The story opens with the male protagonist waking up in the morning and realizing that his body has changed - his upper body is significantly stronger and maybe his skin is tanned?
The first thing he saw was Sally staring at him. She was sitting up in the big bed and had four fingers of her left hand wedged in her mouth. For some reason she'd drawn the sheet up around her and held it there with the other arm, as if caught suddenly by a stranger. Fletcher sat up.
"What's the matter? What time is it?" He felt odd and a little woozy. His voice sounded rough and both legs hurt, the good one and the other one.
"You've backtracked," Sally said. She gritted her teeth and gave that quick double shake of hers. The long brown hair fell down, and a curler came out.
Fletcher looked down at the arm he'd hooked around his good knee. It was sunburned and freckled the way August usually made it, but the August of what future year had done this? The fingers were blunter, the nails badly bitten, and the arm itself was thicker by half than the one he'd gone to bed with.
In this story, time travel allows you to return physically to a previous time, but without any memory of what happens next . . .
Sally lay back down, blinking, on the verge of tears. "You're older," she said, "a lot older.

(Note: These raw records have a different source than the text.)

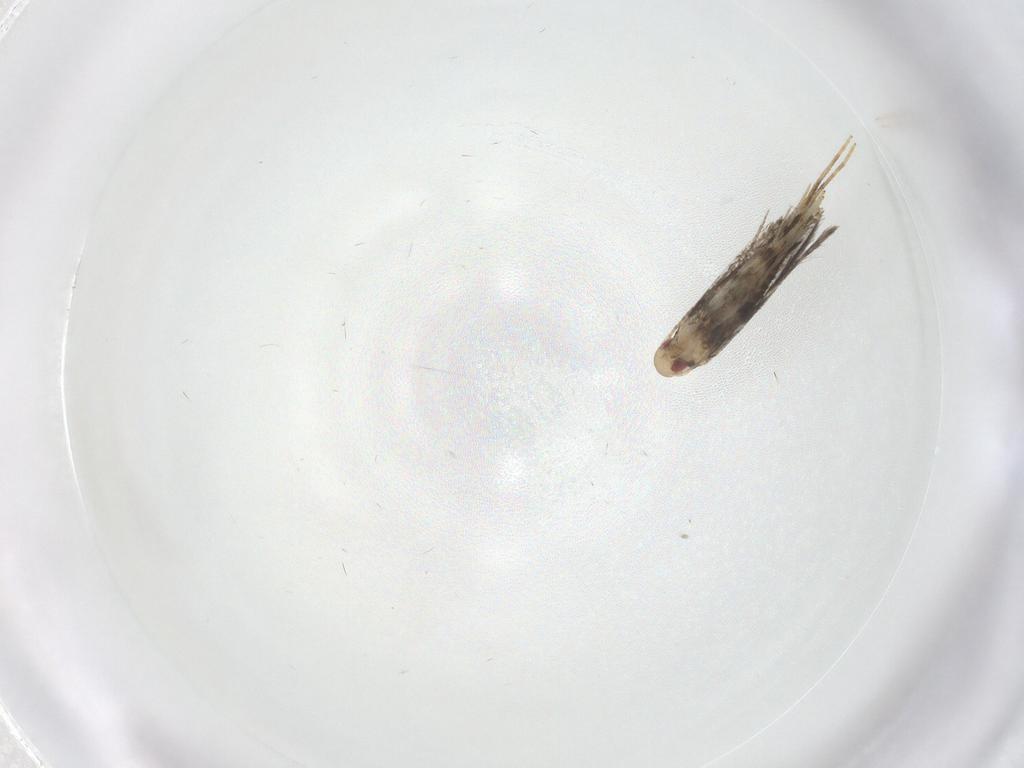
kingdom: Animalia
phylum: Arthropoda
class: Insecta
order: Lepidoptera
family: Gracillariidae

Why'd you do it?"
Fletcher tossed off the sheet and swung his legs to the floor. "I don't know, but then I wouldn't. It wipes you out completely, they say."

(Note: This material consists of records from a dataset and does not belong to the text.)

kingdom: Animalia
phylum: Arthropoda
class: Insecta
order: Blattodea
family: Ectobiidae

It turns out that the moment is the death of his wife, or what would be her death: they have a house that overlooks a valley or canyon or something, and she does something that causes her to fall over a railing or down an incline where she's holding on for her life.

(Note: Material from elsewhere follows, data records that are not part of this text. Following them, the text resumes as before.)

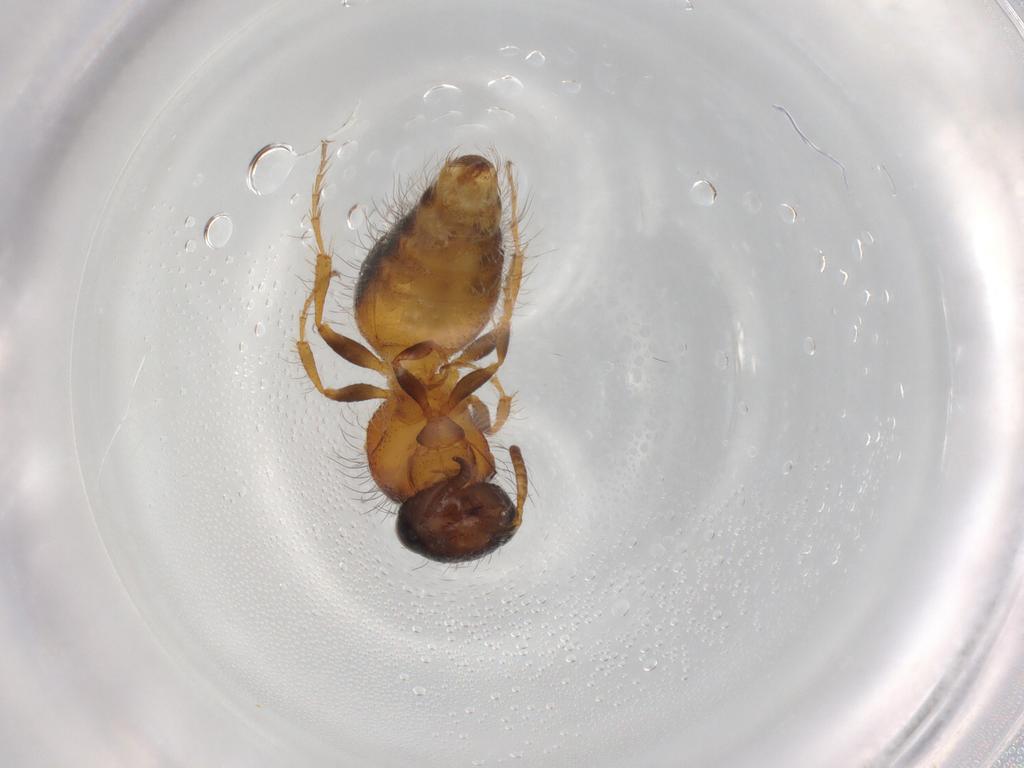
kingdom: Animalia
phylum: Arthropoda
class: Insecta
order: Hymenoptera
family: Mutillidae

Sally was on her feet again, picking more flowers. She paused from time to time to gaze out over the river. The view was even more spectacular here, Fletcher knew, even though too far back to see it himself. They were three or four hundred feet straight above the water.
Running a few feet beyond the main line of the bluff was a grassy promontory. Several bunches of Queen Anne's lace waved above the wild hay and creepers. He wished she'd get away from there and took a breath to tell her to.
Sally screamed as her legs slid out of sight. Twisting midair, she clutched two frantic handfuls of turf.
The protagonist realizes that past-him wasn't strong enough to save her and that future-him had spent all his remaining time bulking up to come back and do it. He is able to reach her (I don't think he simply wheels over to the edge, I think he has to leave his chair and drag himself to her, then pull her to safety) and she lives.
She was only sixty feet away, but the fireplace and the big old table lay directly between them. Fletcher planted both hands on the smoking stone chimney and vaulted it. The thing was four feet high, but it could had been five and he'd still have made it. A dozen running steps, each faster and longer than the last, carried him to the table. He yanked his head down and his right leg up to hurdle it, snapping the leg down on the other side and swinging the weaker one behind. Pain shot through it, and Fletcher nearly sprawled. It took him four steps to straighten out, and in four more he was there.
He hurled himself at the two slender wrists that were falling away, and got one.
Sally screamed again, this time in pain. Fletcher hauled her up to his chin, both sinewy hands around her small white one. Edging backward on his knees, he drew her fully up. Fletcher stood shakily and attempted to help her to her feet. His left leg gave way.
Falling beside her, he lay on the warm granite and tried to catch his breath. It was difficult for some reason. Her face swam before him, and as he lost consciousness he heard himself repeating, "So that's why, that's why—"
The twist is that while she survives, their marriage doesn't - she ends up divorcing him.
His broken left leg never healed solidly, though, and for all intents and purposes he was back to where he'd started. He and Sally remained childless right up until their divorce two years later. She was later married to David Schenk, but Fletcher remained alone.